Your instructions =
In the data that follows, give the number of lines containing the word "services". Offer no additional comment.

[Stored data entries]

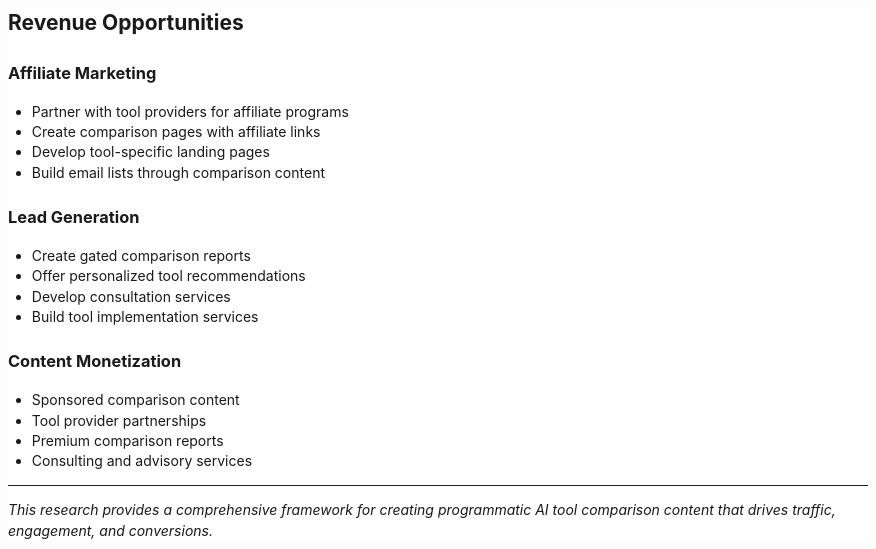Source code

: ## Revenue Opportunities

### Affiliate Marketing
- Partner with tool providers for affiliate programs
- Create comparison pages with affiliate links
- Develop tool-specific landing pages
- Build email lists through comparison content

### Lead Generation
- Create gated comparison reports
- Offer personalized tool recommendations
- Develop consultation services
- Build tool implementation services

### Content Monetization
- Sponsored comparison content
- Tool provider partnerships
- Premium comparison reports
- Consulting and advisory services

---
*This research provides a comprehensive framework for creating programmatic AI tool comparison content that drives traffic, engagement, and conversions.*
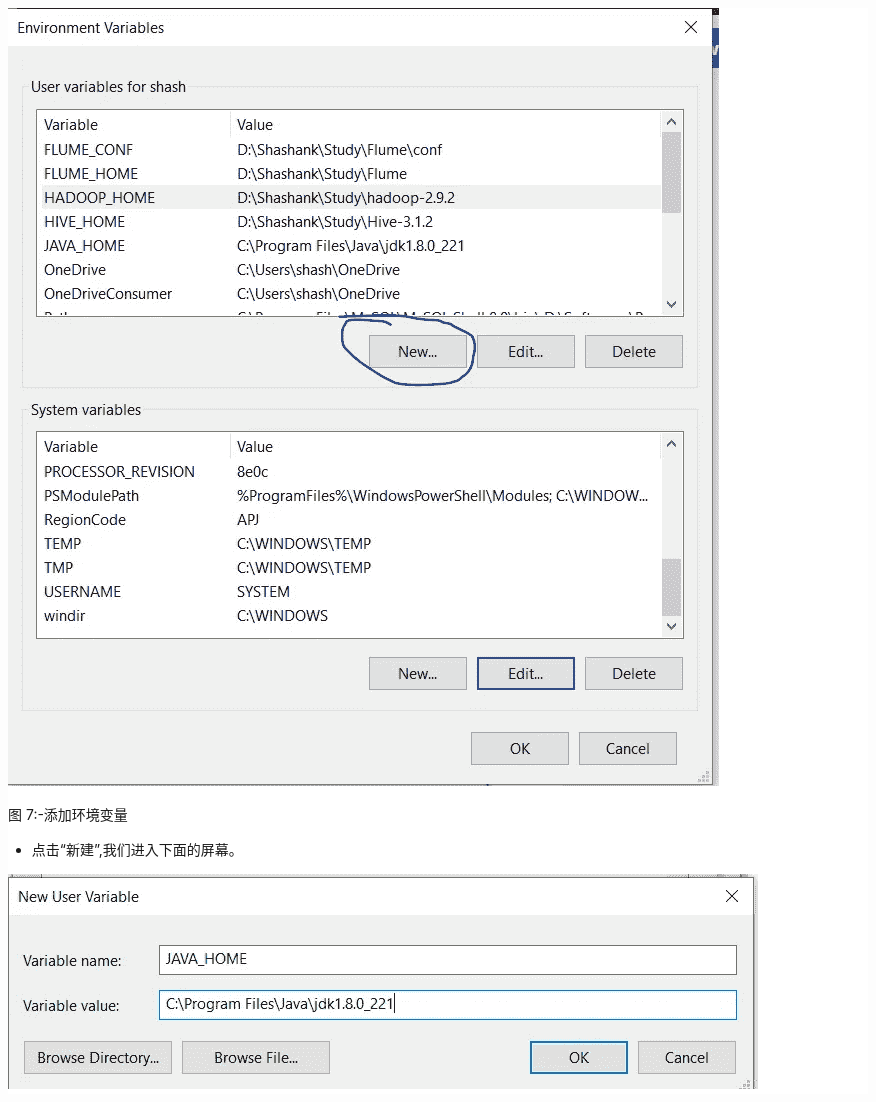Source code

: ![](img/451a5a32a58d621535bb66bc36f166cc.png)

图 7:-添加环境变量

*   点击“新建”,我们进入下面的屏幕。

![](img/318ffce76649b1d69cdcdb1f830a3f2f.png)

Answer =
3